[Data extracted from a collection]
↓

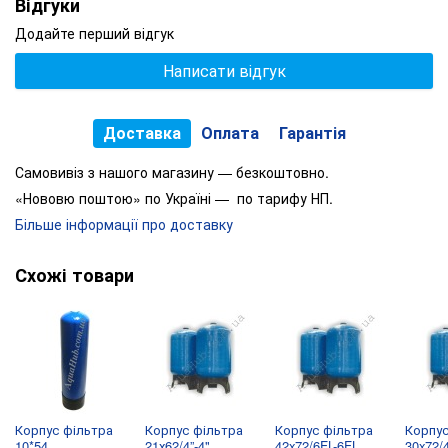
Відгуки
Додайте перший відгук
Написати відгук
Доставка
Оплата
Гарантія
Самовивіз з нашого магазину — безкоштовно.
«Нововю поштою» по Україні — по тарифу НП.
Більше інформації про доставку
Схожі товари
Корпус фільтра
Корпус фільтра
Корпус фільтра
Корпус
10*54
21х62/4”-4"
42x72/6FL-6FL
30x72/4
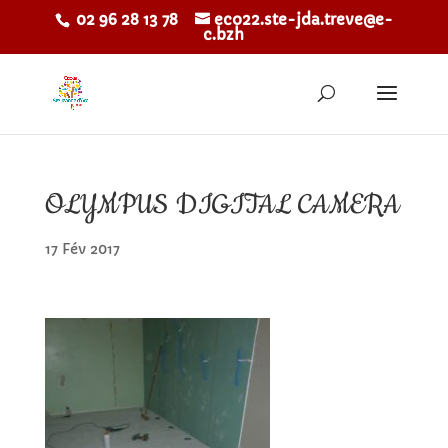
02 96 28 13 78
eco22.ste-jda.treve@e-
c.bzh
OLYMPUS DIGITAL CAMERA
17 Fév 2017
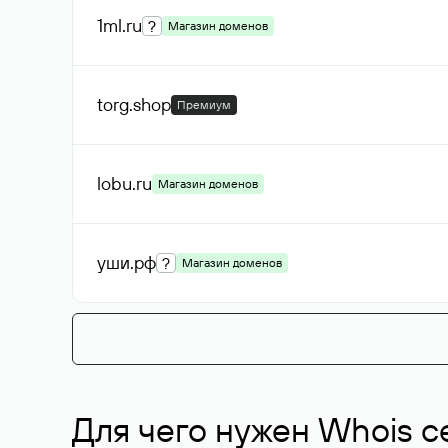
1ml
.ru
?
Магазин доменов
torg
.shop
Премиум
lobu
.ru
Магазин доменов
уши
.рф
?
Магазин доменов
Для чего нужен Whois с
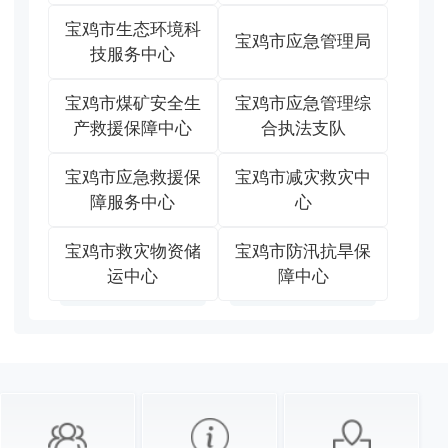
宝鸡市生态环境科
宝鸡市应急管理局
技服务中心
宝鸡市煤矿安全生
宝鸡市应急管理综
产救援保障中心
合执法支队
宝鸡市应急救援保
宝鸡市减灾救灾中
障服务中心
心
宝鸡市救灾物资储
宝鸡市防汛抗旱保
运中心
障中心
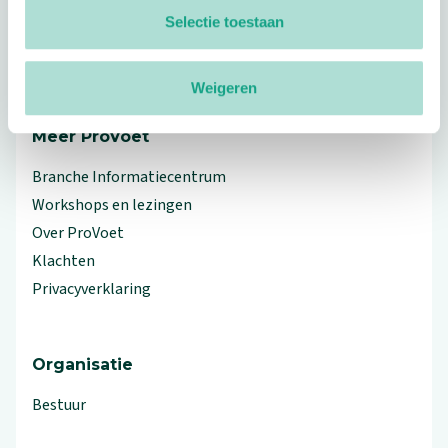
Footer
Volg ProVoet
Selectie toestaan
linkedin
facebook
(Let op uitgaande link)
twitter
(Let op uitgaande link)
instagram
(Let op uitgaande link)
(Let op uitgaande link)
Weigeren
Meer ProVoet
Branche Informatiecentrum
Workshops en lezingen
Over ProVoet
Klachten
Privacyverklaring
Organisatie
Bestuur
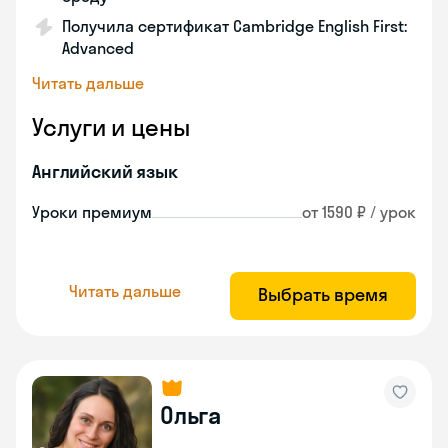
Получила сертификат Cambridge English First:
Advanced
Читать дальше
Услуги и цены
Английский язык
Уроки премиум
от 1590 ₽ / урок
Читать дальше
Выбрать время
Ольга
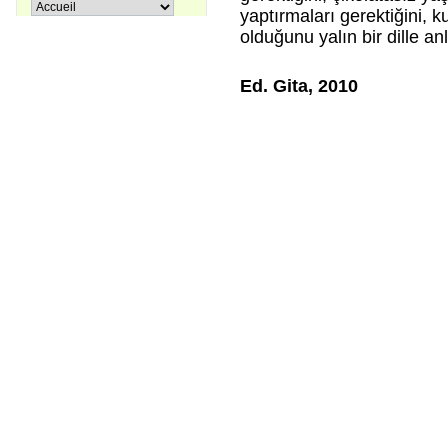
Pir Sultan Abdal
yaptırmaları gerektiğini, k
16,00 €
olduğunu yalın bir dille an
Ed. Gita, 2010
Apprenons le turc ensemble, Tome
38,00 €
3
27,00 €
Coffret La trilogie d'Istanbul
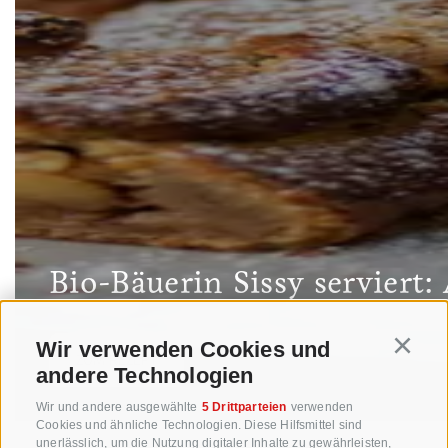
Bio-Bäuerin Sissy serviert:
Wir verwenden Cookies und
Continu
ZUM REZEPT
andere Technologien
Wir und andere ausgewählte
5 Drittparteien
verwenden
Cookies und ähnliche Technologien. Diese Hilfsmittel sind
unerlässlich, um die Nutzung digitaler Inhalte zu gewährleisten,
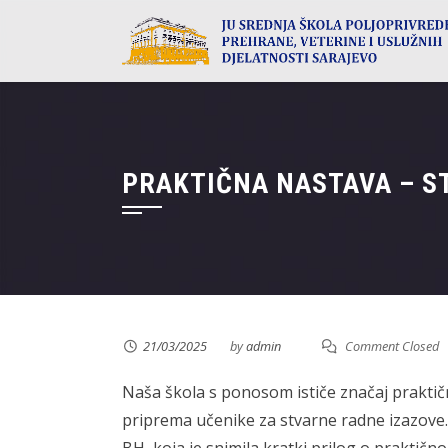
Skip
to
content
PRAKTIČNA NASTAVA – S
21/03/2025
by
admin
Comment Closed
Naša škola s ponosom ističe značaj praktič
priprema učenike za stvarne radne izazove.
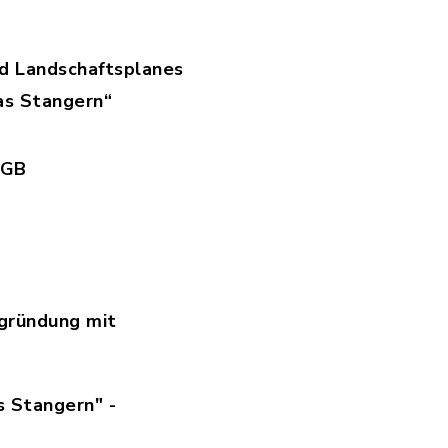
d Landschaftsplanes
as Stangern“
eiterung_des_Bebpl_SO_Biogas_Stangern.pdf, Da
uGB
BauGB.pdf, Dateierweiterung: pdf, Dateigröße: 
.pdf, Dateierweiterung: pdf, Dateigröße: 1,24
gründung mit
f, Dateierweiterung: pdf, Dateigröße: 3,46 MB
s Stangern" -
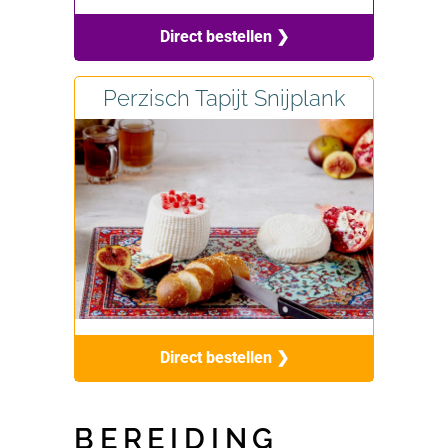
Direct bestellen ❯
Perzisch Tapijt Snijplank
Direct bestellen ❯
BEREIDING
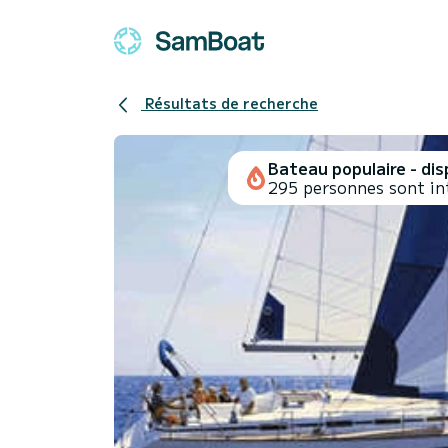
Résultats de recherche
Bateau populaire - disp
295 personnes sont in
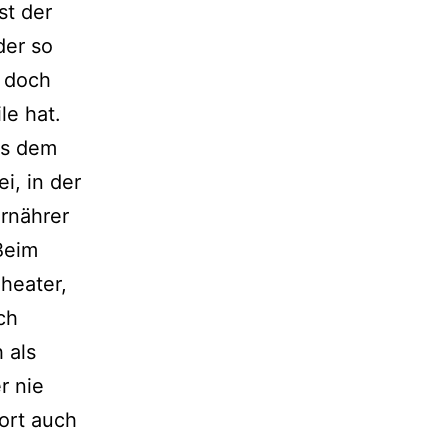
st der
der so
d doch
le hat.
us dem
i, in der
Ernährer
Beim
Theater,
ch
 als
r nie
ort auch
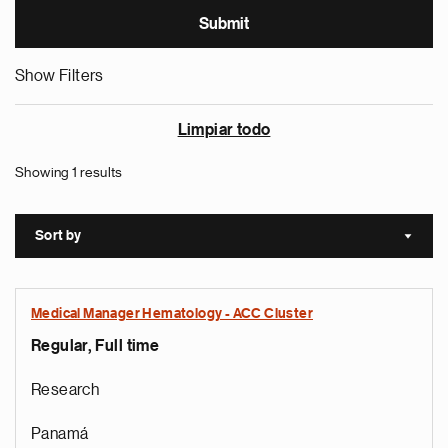
Show Filters
Limpiar todo
Showing 1 results
Sort by
Sort a
Medical Manager Hematology - ACC Cluster
Regular, Full time
Research
Panamá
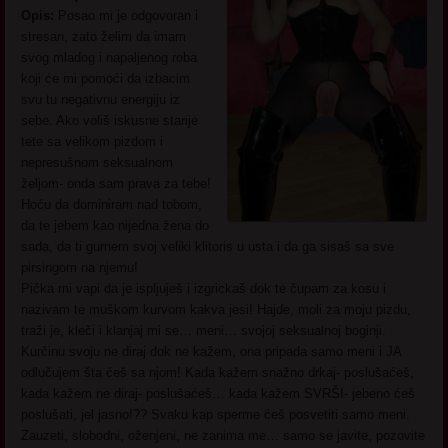
Opis:
Posao mi je odgovoran i
stresan, zato želim da imam
svog mladog i napaljenog roba
koji će mi pomoći da izbacim
svu tu negativnu energiju iz
sebe. Ako voliš iskusne starije
tete sa velikom pizdom i
nepresušnom seksualnom
željom- onda sam prava za tebe!
Hoću da dominiram nad tobom,
da te jebem kao nijedna žena do
sada, da ti gurnem svoj veliki klitoris u usta i da ga sisaš sa sve
pirsingom na njemu!
Pička mi vapi da je ispljuješ i izgrickaš dok te čupam za kosu i
nazivam te muškom kurvom kakva jesi! Hajde, moli za moju pizdu,
traži je, kleči i klanjaj mi se… meni… svojoj seksualnoj boginji.
Kurčinu svoju ne diraj dok ne kažem, ona pripada samo meni i JA
odlučujem šta ćeš sa njom! Kada kažem snažno drkaj- poslušaćeš,
kada kažem ne diraj- poslušaćeš… kada kažem SVRŠI- jebeno ćeš
poslušati, jel jasno!?? Svaku kap sperme ćeš posvetiti samo meni.
Zauzeti, slobodni, oženjeni, ne zanima me… samo se javite, pozovite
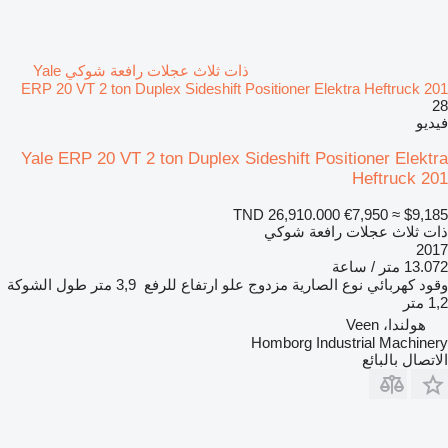
ذات ثلاث عجلات رافعة شوكي Yale
ERP 20 VT 2 ton Duplex Sideshift Positioner Elektra Heftruck 201
28
فيديو
Yale ERP 20 VT 2 ton Duplex Sideshift Positioner Elektra
Heftruck 201
TND 26,910.000
€7,950
≈ $9,185
ذات ثلاث عجلات رافعة شوكي
2017
13.072 متر / ساعة
وقود
كهربائي
نوع الصارية
مزدوج
علو ارتفاع للرفع
3,9 متر
طول الشوكة
1,2 متر
هولندا، Veen
Homborg Industrial Machinery
الاتصال بالبائع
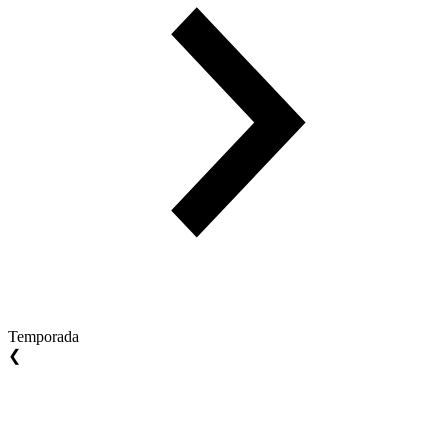
Temporada
❮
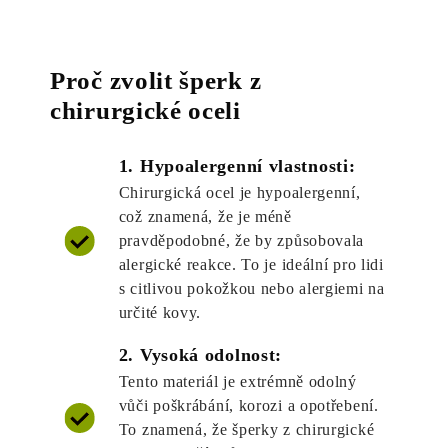
Proč zvolit šperk z
chirurgické oceli
1. Hypoalergenní vlastnosti:
Chirurgická ocel je hypoalergenní,
což znamená, že je méně
pravděpodobné, že by způsobovala
alergické reakce. To je ideální pro lidi
s citlivou pokožkou nebo alergiemi na
určité kovy.
2. Vysoká odolnost:
Tento materiál je extrémně odolný
vůči poškrábání, korozi a opotřebení.
To znamená, že šperky z chirurgické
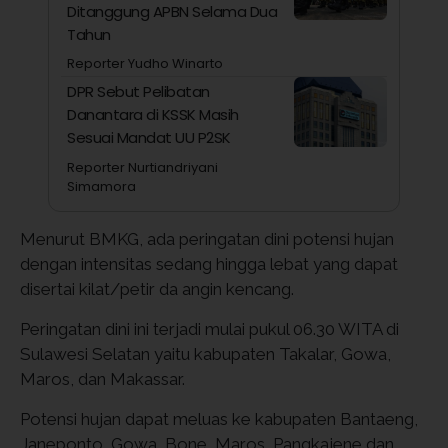
Ditanggung APBN Selama Dua
Tahun
Reporter Yudho Winarto
DPR Sebut Pelibatan
Danantara di KSSK Masih
Sesuai Mandat UU P2SK
Reporter Nurtiandriyani
Simamora
Menurut BMKG, ada peringatan dini potensi hujan
dengan intensitas sedang hingga lebat yang dapat
disertai kilat/petir da angin kencang.
Peringatan dini ini terjadi mulai pukul 06.30 WITA di
Sulawesi Selatan yaitu kabupaten Takalar, Gowa,
Maros, dan Makassar.
Potensi hujan dapat meluas ke kabupaten Bantaeng,
Janeponto, Gowa, Bone, Maros, Pangkajene dan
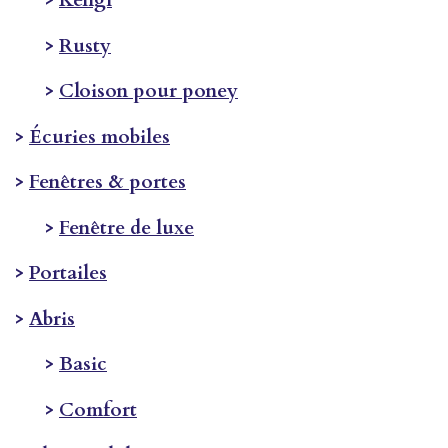
>
Kengl
>
Rusty
>
Cloison pour poney
>
Écuries mobiles
>
Fenêtres & portes
>
Fenêtre de luxe
>
Portailes
>
Abris
>
Basic
>
Comfort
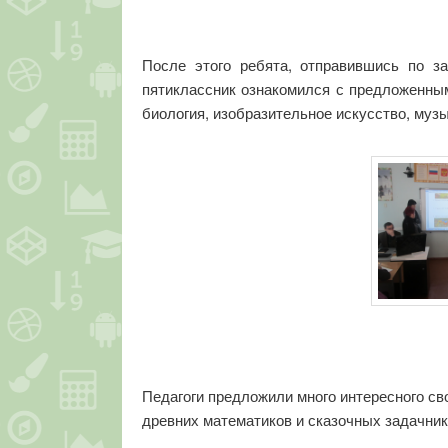
После этого ребята, отправившись по з
пятиклассник ознакомился с предложенным
биология, изобразительное искусство, музы
Педагоги предложили много интересного св
древних математиков и сказочных задачнико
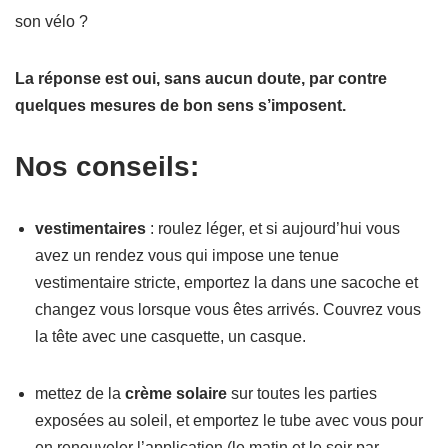
son vélo ?
La réponse est oui, sans aucun doute, par contre
quelques mesures de bon sens s’imposent.
Nos conseils:
vestimentaires
: roulez léger, et si aujourd’hui vous
avez un rendez vous qui impose une tenue
vestimentaire stricte, emportez la dans une sacoche et
changez vous lorsque vous êtes arrivés. Couvrez vous
la tête avec une casquette, un casque.
mettez de la
crème solaire
sur toutes les parties
exposées au soleil, et emportez le tube avec vous pour
en renouveler l’application (le matin et le soir par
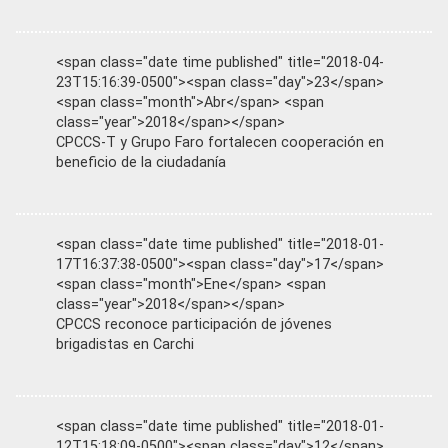
<span class="date time published" title="2018-04-
23T15:16:39-0500"><span class="day">23</span>
<span class="month">Abr</span> <span
class="year">2018</span></span>
CPCCS-T y Grupo Faro fortalecen cooperación en
beneficio de la ciudadanía
<span class="date time published" title="2018-01-
17T16:37:38-0500"><span class="day">17</span>
<span class="month">Ene</span> <span
class="year">2018</span></span>
CPCCS reconoce participación de jóvenes
brigadistas en Carchi
<span class="date time published" title="2018-01-
12T15:18:09-0500"><span class="day">12</span>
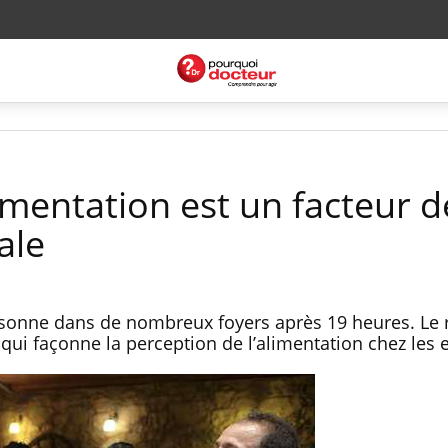
limentation est un facteur d
ale
i résonne dans de nombreux foyers après 19 heures. Le
qui façonne la perception de l’alimentation chez les 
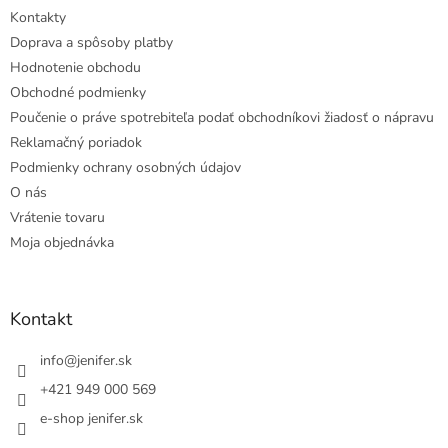
Kontakty
Doprava a spôsoby platby
Hodnotenie obchodu
Obchodné podmienky
Poučenie o práve spotrebiteľa podať obchodníkovi žiadosť o nápravu
Reklamačný poriadok
Podmienky ochrany osobných údajov
O nás
Vrátenie tovaru
Moja objednávka
Kontakt
info
@
jenifer.sk
+421 949 000 569
e-shop jenifer.sk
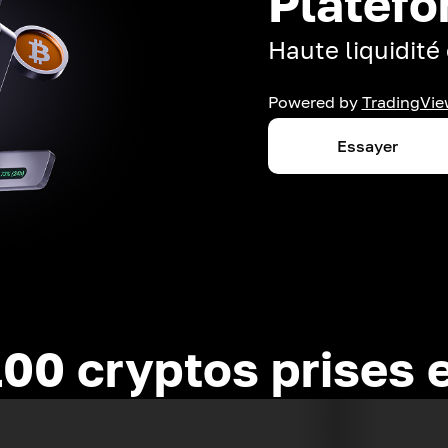
Platefo
Haute liquidité 
Powered by
TradingVie
Essayer
100 cryptos prises 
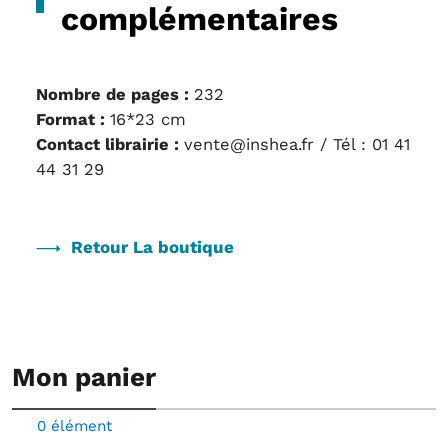
complémentaires
Nombre de pages :
232
Format :
16*23 cm
Contact librairie :
vente@inshea.fr / Tél : 01 41
44 31 29
Retour La boutique
Mon panier
0 élément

↑

EXERCISE DIRECTIONS:
Examine the data above and state how many of its lines contain the word "vous", with no further remarks.

TASK ANSWER:
4